Leo Xu, el director del espacio de David Zwirner en Hong Kong ha explicado a The Art Newspaper cómo ha sido el viaje de cuatro de sus empleados. «Se requiere una cuarentena de 14 días, tanto a la ida como a la vuelta. Por lo tanto hemos tenido que planear nuestras agendas de octubre y noviembre con antelación para poder asegurarnos el poder estar en la feria». Aún así, afirma que ha merecido la pena ya que la galería, que lleva cinco años participando en ferias de Shanghái, ha reportado su mejor resultado.

Junto a las dos principales ferias han tenido lugar más de un centenar de eventos culturales. Instituciones como el Long Museum, el centro cultural Prada Rongzhai o el Yuz Museum han hecho coincidir exposiciones dedicadas al artista Liu Wei o al al fotógrafo Hu Chongxian.

Interior de la feria ART021 en la edición de 2019.
Exterior de la sede de ART021.

Lo que más tranquilidad ha proporcionado a todos los participantes y asistentes ha sido la cifra de contagios en la ciudad china, que no ha reportado nada más que un positivo durante la semana pasada.
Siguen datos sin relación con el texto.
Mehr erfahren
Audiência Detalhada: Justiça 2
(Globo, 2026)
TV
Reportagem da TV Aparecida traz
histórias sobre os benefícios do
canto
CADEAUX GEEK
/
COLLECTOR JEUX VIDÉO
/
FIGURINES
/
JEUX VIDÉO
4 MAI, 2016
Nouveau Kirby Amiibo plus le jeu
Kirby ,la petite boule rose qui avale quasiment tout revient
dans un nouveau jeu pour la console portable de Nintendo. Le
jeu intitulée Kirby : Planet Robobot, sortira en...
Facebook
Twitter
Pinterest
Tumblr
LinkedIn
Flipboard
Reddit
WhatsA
En el momento en el que se dio a conocer, las autoridades actuaron con presteza para aislarlo y contener así un posible brote. La rapidez en la respuesta ha sido una de las características de la política china frente a la pandemia.

Esta experiencia ha dado un respiro a las galerías que han participado en alguna de las dos ferias, y podría servir como inspiración para el resto de citas similares a lo largo del mundo. Pues un evento multitudinario en la época de la COVID-19 es posible, siempre y cuando se coordine con unas administraciones que tienen bajo control la pandemia. Un escenario que parece aún muy lejano para Occidente que, con la segunda ola, ha vuelto a los confinamientos y los cierres de actividades culturales.